I pat myself on the back--I have not called me ex at all this week. I know it does not seem that big of a deal to others, but for me, it is great. I have just been trying to keep myself busy so that I won't think about it. That is quite hard because I think about him all the time. It seems like anywhere I am at any time of day, there is something that I will see or hear that will remind me of him. Of course I still feel like I am at a disadvantage because that "other girl" is with him and I am still here and not even allowed to contact him, but I suppose that if him and I are meant to be together, it will happen.
I have begun reading the Bible. I have never read it before and I have always wanted to. I started a long time ago, but I just don't thik that I was really "ready". I am in a different state of mind right now and I feel like I am actually going to gain something from it now. When I am reading it and after, I feel a calm come over me. I want to drink up all the words and phrases I can. I know that truly akkowing God into my life is going ot help me. I can already see and feel the difference. It was so much easier than I ever thought it would be.
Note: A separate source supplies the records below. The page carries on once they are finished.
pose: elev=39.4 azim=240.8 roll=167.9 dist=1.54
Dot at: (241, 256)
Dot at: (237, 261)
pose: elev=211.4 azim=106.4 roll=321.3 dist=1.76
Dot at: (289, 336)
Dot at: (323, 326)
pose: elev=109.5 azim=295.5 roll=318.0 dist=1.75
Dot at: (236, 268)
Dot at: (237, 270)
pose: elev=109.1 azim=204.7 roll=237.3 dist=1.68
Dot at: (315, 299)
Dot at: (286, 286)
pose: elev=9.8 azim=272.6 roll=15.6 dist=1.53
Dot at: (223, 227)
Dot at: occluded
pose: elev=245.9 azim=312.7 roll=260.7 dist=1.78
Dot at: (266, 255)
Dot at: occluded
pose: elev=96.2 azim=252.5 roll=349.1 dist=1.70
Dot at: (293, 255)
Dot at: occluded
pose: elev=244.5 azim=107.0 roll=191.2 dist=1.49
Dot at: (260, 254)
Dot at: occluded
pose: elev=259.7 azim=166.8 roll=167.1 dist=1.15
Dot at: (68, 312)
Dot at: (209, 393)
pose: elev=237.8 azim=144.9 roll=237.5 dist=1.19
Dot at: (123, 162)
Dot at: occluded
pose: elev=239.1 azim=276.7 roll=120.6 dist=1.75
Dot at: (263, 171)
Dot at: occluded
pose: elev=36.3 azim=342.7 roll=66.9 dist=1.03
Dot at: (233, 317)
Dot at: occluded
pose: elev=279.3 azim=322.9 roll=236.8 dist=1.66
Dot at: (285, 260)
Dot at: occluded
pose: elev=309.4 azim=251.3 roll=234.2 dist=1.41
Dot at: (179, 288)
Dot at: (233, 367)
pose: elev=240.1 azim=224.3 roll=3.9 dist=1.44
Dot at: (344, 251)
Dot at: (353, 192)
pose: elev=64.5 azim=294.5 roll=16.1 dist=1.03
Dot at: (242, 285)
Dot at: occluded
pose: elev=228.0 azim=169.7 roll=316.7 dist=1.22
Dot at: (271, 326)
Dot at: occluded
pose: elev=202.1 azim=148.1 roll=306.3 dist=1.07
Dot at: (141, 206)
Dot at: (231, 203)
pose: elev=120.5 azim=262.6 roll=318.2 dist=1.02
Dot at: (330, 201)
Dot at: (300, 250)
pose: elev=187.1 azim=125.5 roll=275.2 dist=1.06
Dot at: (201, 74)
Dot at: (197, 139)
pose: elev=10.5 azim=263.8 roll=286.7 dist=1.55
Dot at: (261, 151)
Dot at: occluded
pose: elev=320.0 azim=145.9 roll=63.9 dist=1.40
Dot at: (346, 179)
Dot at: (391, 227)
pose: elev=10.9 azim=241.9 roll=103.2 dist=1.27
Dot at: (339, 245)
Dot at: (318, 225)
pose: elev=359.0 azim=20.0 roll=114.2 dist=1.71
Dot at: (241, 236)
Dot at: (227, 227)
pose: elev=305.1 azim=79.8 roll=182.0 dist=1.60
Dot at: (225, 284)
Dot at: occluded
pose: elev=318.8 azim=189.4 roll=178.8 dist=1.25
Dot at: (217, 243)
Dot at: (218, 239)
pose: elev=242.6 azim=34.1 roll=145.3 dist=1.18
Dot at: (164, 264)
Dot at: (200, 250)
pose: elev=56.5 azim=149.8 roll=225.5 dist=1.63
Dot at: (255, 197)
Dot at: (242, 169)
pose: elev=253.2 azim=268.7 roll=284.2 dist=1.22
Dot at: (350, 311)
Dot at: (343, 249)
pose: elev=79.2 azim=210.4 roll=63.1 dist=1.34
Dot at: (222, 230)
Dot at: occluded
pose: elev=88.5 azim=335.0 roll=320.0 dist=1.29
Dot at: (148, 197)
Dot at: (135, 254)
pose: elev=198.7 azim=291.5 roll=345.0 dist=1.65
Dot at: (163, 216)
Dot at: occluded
I really feel like other people can see a difference, too. I want to stay on this path that I am on. I am ready to be the person I am supposed to be, but not what I think other people want me to be. All I can do at this point is listen to the words of God and follow what he tells me and I am willing to do that now.
Thursday, April 17, 2008
Monday, April 14, 2008
This is so hard
It was incredibly hard for me to be in San Marcos and Austin this weekend knowing that I was unable to see my ex-fiance. He was so close yet so far away (cheesy cliche, I know). He did call me one night and we talked and I cried. I absolutely understand why he can't see me, but what I don't understand is why I can't talk to him on the phone or anything. He told me that he does not want any type of contact because he has to sort things out. To me, that seems slightly unfair. How can I prove to him how much I have changed and how much I still love him if I can't contact him? I am thinking that if I do what he tells me to, he won't want me back. This other girl that he is dating has the upper hand, too because she is there with him and I am here, in another city. I can only hope that her bitch tendencies come back out or she gets back with her fiance. Why does love have to be so hard? I know if it wasn't, everyone would be in love and be happy. Also because it wouldn't be wortj it then if it was too easy. Bla, blah, blah.... Not anything that I want to hear right now. I want to hear that he still loves me and that he wants me back.